Por: Alejandro Froto

“Ya nada se repara: se tira”


Vivimos en un tiempo donde todo es extremo: o sirve, o estorba. El punto medio ha muerto.

Todo es blanco o negro. Las cosas —y las personas— ya no se reparan: se desechan. El sistema en el que estamos metidos no tolera las pausas, los matices ni los intermedios. O funcionas al ritmo del mercado, o quedas fuera.

¿Un celular con pantalla rota? No vale la pena repararlo. Cuesta lo mismo comprar uno nuevo. ¿Un refrigerador con tres años de uso? Las refacciones superan el valor original. Según cifras del INEGI, el 66% de los hogares en México desechan aparatos electrónicos sin buscar reparación. Y no es por capricho: es porque el modelo económico ya no contempla la reparación como opción. Vivimos en una cultura del descarte.

Pero lo más alarmante es que esta lógica se ha trasladado a lo humano.

Hoy, una amistad rota no se trabaja, se corta. Un matrimonio en crisis no se reconstruye, se cancela.
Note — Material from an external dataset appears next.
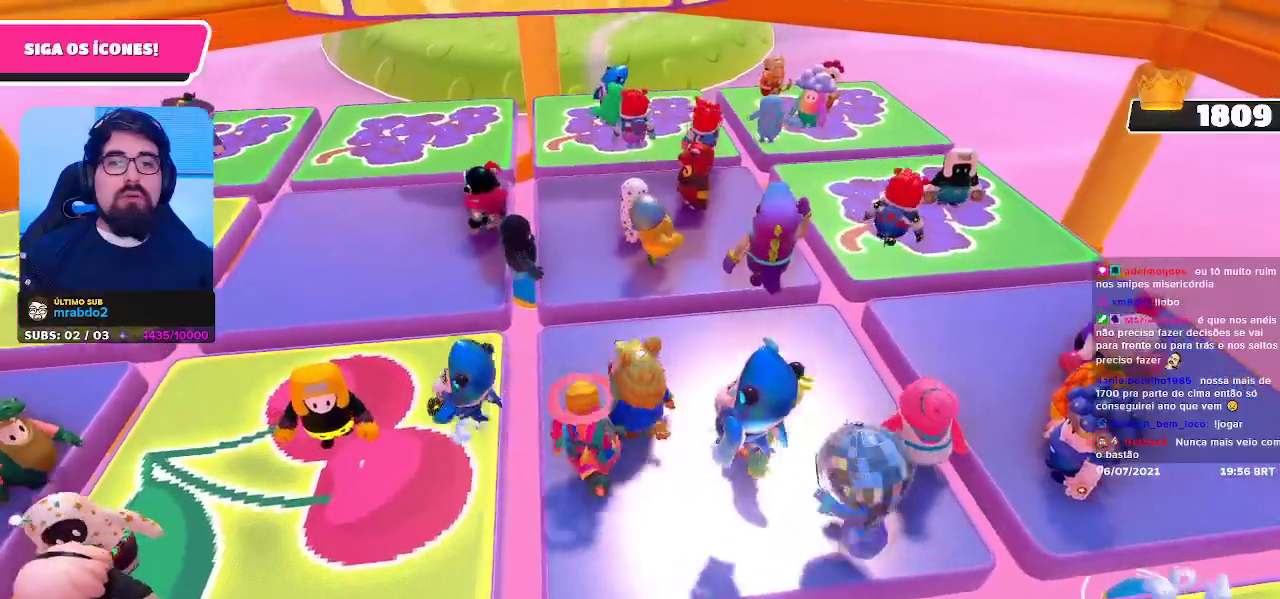
{"dt_ms": 500, "buttons": [], "left_stick": "right", "right_stick": "center", "events": [[17, "left_stick", "down-right"], [150, "left_stick", "down-left"], [333, "left_stick", "up-left"], [433, "left_stick", "up-right"], [500, "left_stick", "right"]]}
La relación con los padres, con los hijos, con los vecinos, se mide con una vara binaria: o me aportas o me estorbas. El término medio, el espacio para el diálogo, el disenso respetuoso, la pausa reflexiva… todo eso ya no cabe en el algoritmo.

La tecnología ha profundizado esa fractura. O estás hiperconectado, con cinco redes sociales activas, contenido diario y una imagen impecable… o simplemente no existes. Quien se aísla es raro. Quien no produce contenido es irrelevante. Las redes ya no son redes: son vitrinas de extremos, donde sólo sobresale lo viral, lo escandaloso, lo rápido. El matiz no vende.

La cadena productiva también opera bajo esta lógica. Si no eres rentable, si tu perfil no encaja en el nuevo esquema de eficiencia digital, estás fuera. En México, más del 43% de los trabajadores mayores de 50 años han tenido que migrar a la informalidad porque el mercado ya no los considera útiles. La experiencia ya no pesa. Importa la velocidad, la adaptación inmediata, la juventud forzada.

Incluso en la política y el debate público, la conversación se ha vuelto polar. O eres conservador o progresista. No hay grises. No hay puntos de encuentro. Se ha perdido la capacidad de disentir sin odiar, de debatir sin cancelar, de coexistir sin uniformar.

Nos hablan de tolerancia, de inclusión, de diversidad… pero en la práctica vivimos una dictadura del extremo. O piensas como yo, o eres mi enemigo. O me das la razón, o te silencio. En nombre del respeto, imponemos. En nombre de la libertad, excluimos.

Estamos convirtiéndonos en una sociedad incapaz de habitar el espacio intermedio, ese donde ocurren los matices, donde florece lo humano. Donde no todo es perfecto ni desechable. Donde se puede fallar, reparar, perdonar, reconstruir.

Y eso nos está matando lentamente. Porque en una cultura que desecha todo lo que no sirve al instante, eventualmente todos nos volveremos desechables.